◆ **Problem description**
Please retype the data in full and exactly; the pictures are not part of the copy.

────────────────

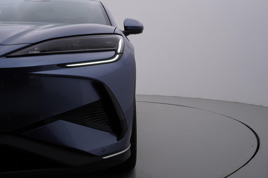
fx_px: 268
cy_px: 89
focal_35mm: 36
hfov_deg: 53.1
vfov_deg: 36.9
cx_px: 134
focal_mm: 24
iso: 125
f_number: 5
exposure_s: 1/125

────────────────

◆ **Solution to this task**
fx_px: 268
cy_px: 89
focal_35mm: 36
hfov_deg: 53.1
vfov_deg: 36.9
cx_px: 134
focal_mm: 24
iso: 125
f_number: 5
exposure_s: 1/125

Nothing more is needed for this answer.